## START

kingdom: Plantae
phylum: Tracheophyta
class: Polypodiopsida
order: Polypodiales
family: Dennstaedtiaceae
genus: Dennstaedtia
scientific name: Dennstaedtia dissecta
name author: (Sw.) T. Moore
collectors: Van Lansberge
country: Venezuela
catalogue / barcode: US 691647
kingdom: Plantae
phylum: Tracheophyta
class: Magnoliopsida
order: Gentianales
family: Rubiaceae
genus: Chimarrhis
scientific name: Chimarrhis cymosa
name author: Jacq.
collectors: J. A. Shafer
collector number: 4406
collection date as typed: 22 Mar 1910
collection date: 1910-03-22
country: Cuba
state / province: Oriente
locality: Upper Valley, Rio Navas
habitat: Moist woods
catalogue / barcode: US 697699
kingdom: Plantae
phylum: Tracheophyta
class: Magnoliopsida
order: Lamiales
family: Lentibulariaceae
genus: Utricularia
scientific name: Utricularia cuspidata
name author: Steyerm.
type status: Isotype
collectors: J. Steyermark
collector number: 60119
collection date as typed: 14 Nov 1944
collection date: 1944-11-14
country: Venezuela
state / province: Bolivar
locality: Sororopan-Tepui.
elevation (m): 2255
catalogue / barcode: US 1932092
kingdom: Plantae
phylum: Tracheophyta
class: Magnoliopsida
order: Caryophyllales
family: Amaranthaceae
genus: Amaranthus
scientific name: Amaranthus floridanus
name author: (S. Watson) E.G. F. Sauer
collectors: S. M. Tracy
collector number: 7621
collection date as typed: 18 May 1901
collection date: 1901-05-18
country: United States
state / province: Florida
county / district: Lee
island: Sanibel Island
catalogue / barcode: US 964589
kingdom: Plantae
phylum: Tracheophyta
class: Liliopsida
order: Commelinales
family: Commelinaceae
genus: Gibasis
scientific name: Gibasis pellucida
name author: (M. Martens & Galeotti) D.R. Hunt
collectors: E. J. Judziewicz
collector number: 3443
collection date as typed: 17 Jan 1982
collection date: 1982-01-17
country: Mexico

## END

**Aim**
Render every line of all the items above as a single numbered list, omitting any blank lines.

**Answer below**
1. kingdom: Plantae
2. phylum: Tracheophyta
3. class: Polypodiopsida
4. order: Polypodiales
5. family: Dennstaedtiaceae
6. genus: Dennstaedtia
7. scientific name: Dennstaedtia dissecta
8. name author: (Sw.) T. Moore
9. collectors: Van Lansberge
10. country: Venezuela
11. catalogue / barcode: US 691647
12. kingdom: Plantae
13. phylum: Tracheophyta
14. class: Magnoliopsida
15. order: Gentianales
16. family: Rubiaceae
17. genus: Chimarrhis
18. scientific name: Chimarrhis cymosa
19. name author: Jacq.
20. collectors: J. A. Shafer
21. collector number: 4406
22. collection date as typed: 22 Mar 1910
23. collection date: 1910-03-22
24. country: Cuba
25. state / province: Oriente
26. locality: Upper Valley, Rio Navas
27. habitat: Moist woods
28. catalogue / barcode: US 697699
29. kingdom: Plantae
30. phylum: Tracheophyta
31. class: Magnoliopsida
32. order: Lamiales
33. family: Lentibulariaceae
34. genus: Utricularia
35. scientific name: Utricularia cuspidata
36. name author: Steyerm.
37. type status: Isotype
38. collectors: J. Steyermark
39. collector number: 60119
40. collection date as typed: 14 Nov 1944
41. collection date: 1944-11-14
42. country: Venezuela
43. state / province: Bolivar
44. locality: Sororopan-Tepui.
45. elevation (m): 2255
46. catalogue / barcode: US 1932092
47. kingdom: Plantae
48. phylum: Tracheophyta
49. class: Magnoliopsida
50. order: Caryophyllales
51. family: Amaranthaceae
52. genus: Amaranthus
53. scientific name: Amaranthus floridanus
54. name author: (S. Watson) E.G. F. Sauer
55. collectors: S. M. Tracy
56. collector number: 7621
57. collection date as typed: 18 May 1901
58. collection date: 1901-05-18
59. country: United States
60. state / province: Florida
61. county / district: Lee
62. island: Sanibel Island
63. catalogue / barcode: US 964589
64. kingdom: Plantae
65. phylum: Tracheophyta
66. class: Liliopsida
67. order: Commelinales
68. family: Commelinaceae
69. genus: Gibasis
70. scientific name: Gibasis pellucida
71. name author: (M. Martens & Galeotti) D.R. Hunt
72. collectors: E. J. Judziewicz
73. collector number: 3443
74. collection date as typed: 17 Jan 1982
75. collection date: 1982-01-17
76. country: Mexico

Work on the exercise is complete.